Please filter the listing below and copy out the lines that hold "Mineras".

********

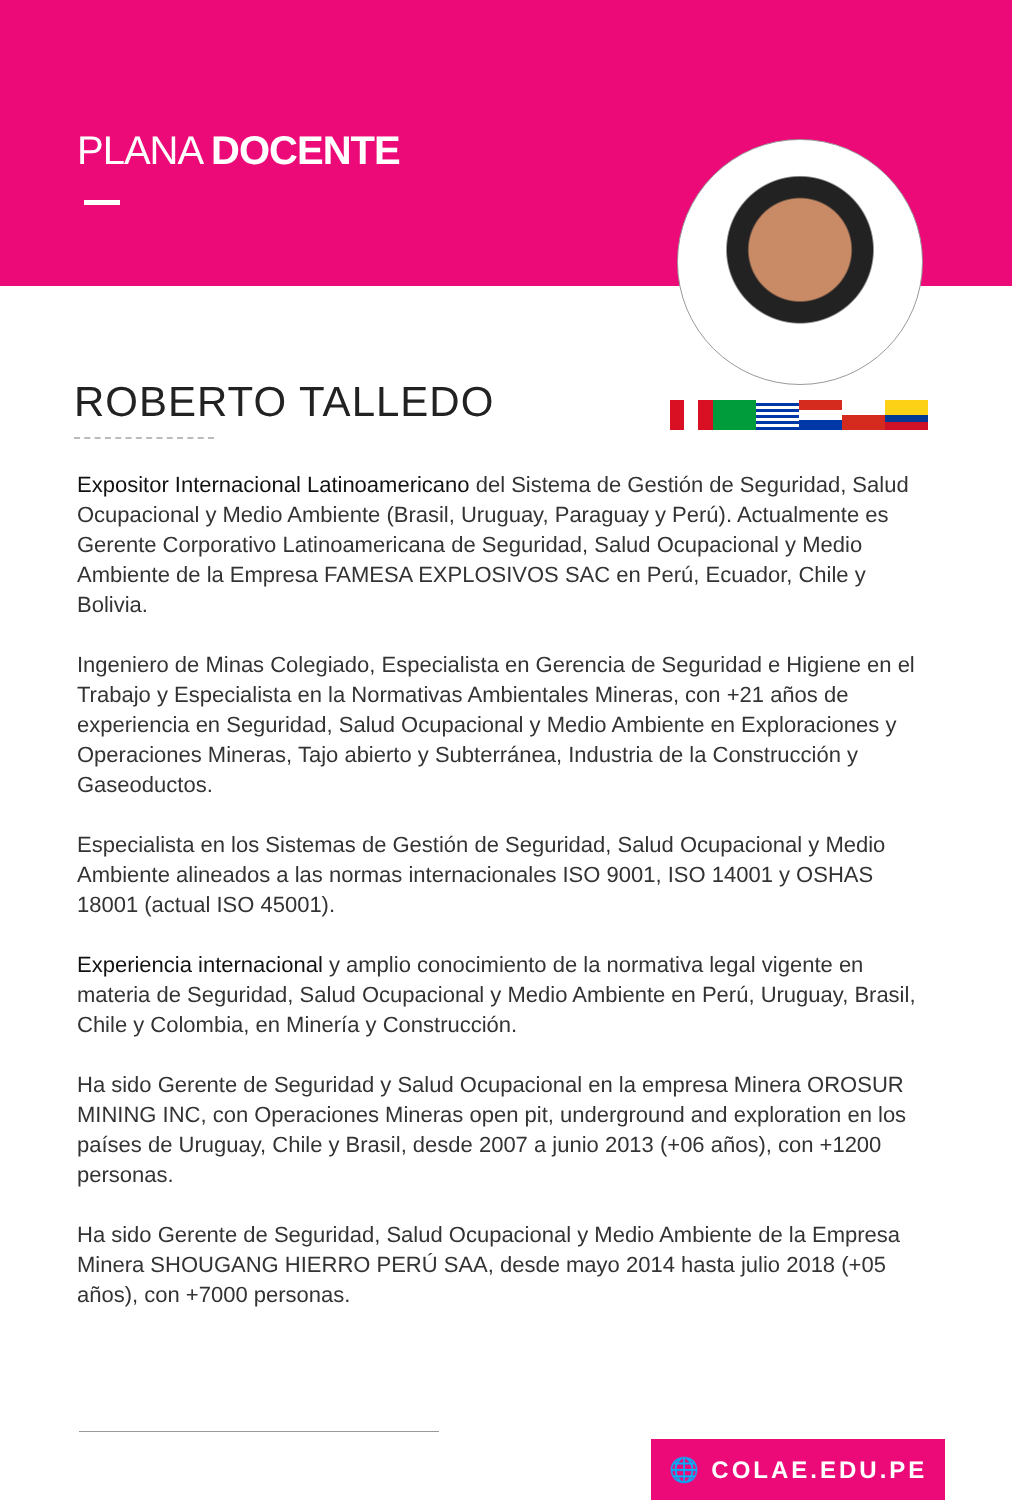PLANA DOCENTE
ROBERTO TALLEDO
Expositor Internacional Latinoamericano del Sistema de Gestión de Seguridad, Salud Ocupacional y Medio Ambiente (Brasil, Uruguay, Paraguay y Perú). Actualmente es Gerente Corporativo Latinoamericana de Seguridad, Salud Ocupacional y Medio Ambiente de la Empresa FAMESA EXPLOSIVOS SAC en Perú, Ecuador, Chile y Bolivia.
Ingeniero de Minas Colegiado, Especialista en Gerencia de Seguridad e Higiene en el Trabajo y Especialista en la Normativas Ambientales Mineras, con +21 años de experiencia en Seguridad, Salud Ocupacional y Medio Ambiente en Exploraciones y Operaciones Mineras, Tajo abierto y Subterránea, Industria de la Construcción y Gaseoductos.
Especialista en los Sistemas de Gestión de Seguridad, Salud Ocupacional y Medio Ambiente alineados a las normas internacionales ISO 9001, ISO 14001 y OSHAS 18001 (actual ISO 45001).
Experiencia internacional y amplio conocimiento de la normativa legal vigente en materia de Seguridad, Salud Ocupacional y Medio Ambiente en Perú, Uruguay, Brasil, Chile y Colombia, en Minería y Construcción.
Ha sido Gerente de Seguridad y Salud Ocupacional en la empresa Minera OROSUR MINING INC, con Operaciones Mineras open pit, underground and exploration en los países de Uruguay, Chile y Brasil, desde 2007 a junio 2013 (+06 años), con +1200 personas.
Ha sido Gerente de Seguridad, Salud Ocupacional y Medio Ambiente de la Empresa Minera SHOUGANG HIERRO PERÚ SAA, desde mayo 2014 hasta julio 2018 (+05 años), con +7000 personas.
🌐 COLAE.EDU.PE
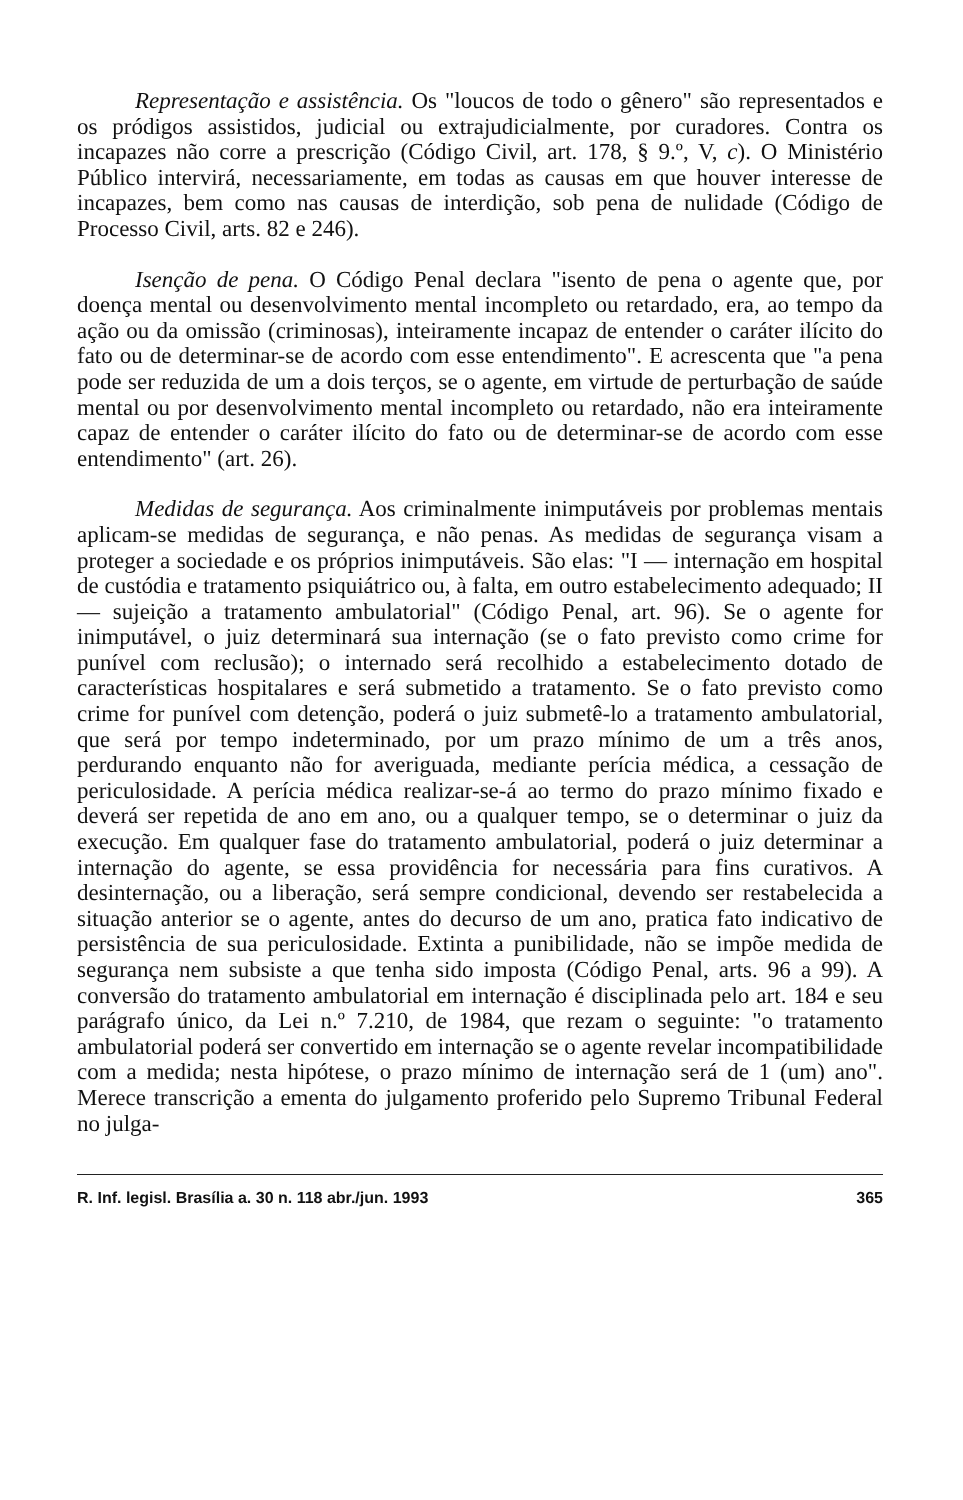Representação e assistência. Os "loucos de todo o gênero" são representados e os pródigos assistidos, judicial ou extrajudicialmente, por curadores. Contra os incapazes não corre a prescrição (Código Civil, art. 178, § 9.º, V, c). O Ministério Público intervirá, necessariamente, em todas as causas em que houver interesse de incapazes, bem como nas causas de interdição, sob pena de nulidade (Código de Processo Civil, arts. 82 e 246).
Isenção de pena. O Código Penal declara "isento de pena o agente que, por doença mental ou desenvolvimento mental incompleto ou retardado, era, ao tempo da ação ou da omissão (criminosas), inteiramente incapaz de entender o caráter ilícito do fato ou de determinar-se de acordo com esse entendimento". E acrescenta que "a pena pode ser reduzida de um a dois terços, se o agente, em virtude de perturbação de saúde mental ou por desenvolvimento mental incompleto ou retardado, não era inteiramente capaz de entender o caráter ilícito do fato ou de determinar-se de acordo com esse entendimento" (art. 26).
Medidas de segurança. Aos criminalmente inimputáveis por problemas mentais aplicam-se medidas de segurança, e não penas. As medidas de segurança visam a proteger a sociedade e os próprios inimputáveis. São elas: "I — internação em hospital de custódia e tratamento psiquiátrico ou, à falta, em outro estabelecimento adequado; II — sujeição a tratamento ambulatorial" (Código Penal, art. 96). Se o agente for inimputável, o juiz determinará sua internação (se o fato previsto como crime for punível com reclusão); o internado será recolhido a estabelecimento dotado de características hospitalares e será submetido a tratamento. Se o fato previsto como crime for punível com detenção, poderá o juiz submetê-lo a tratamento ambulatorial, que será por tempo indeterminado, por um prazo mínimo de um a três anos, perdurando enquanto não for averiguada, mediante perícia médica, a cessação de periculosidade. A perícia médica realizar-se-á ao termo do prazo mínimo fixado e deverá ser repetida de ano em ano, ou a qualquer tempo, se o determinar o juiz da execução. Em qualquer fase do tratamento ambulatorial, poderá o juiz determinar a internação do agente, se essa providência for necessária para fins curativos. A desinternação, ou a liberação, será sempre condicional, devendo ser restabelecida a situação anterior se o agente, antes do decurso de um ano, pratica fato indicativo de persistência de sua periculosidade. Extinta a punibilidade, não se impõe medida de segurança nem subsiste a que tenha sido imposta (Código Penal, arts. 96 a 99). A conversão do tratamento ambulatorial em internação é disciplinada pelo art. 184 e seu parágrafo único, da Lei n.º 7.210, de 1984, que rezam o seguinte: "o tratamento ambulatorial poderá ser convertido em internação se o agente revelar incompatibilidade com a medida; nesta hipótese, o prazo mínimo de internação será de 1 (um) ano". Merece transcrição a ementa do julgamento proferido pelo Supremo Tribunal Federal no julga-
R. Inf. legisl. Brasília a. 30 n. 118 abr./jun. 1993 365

********

» Final answer:
Ingeniero de Minas Colegiado, Especialista en Gerencia de Seguridad e Higiene en el Trabajo y Especialista en la Normativas Ambientales Mineras, con +21 años de experiencia en Seguridad, Salud Ocupacional y Medio Ambiente en Exploraciones y Operaciones Mineras, Tajo abierto y Subterránea, Industria de la Construcción y Gaseoductos.
Ha sido Gerente de Seguridad y Salud Ocupacional en la empresa Minera OROSUR MINING INC, con Operaciones Mineras open pit, underground and exploration en los países de Uruguay, Chile y Brasil, desde 2007 a junio 2013 (+06 años), con +1200 personas.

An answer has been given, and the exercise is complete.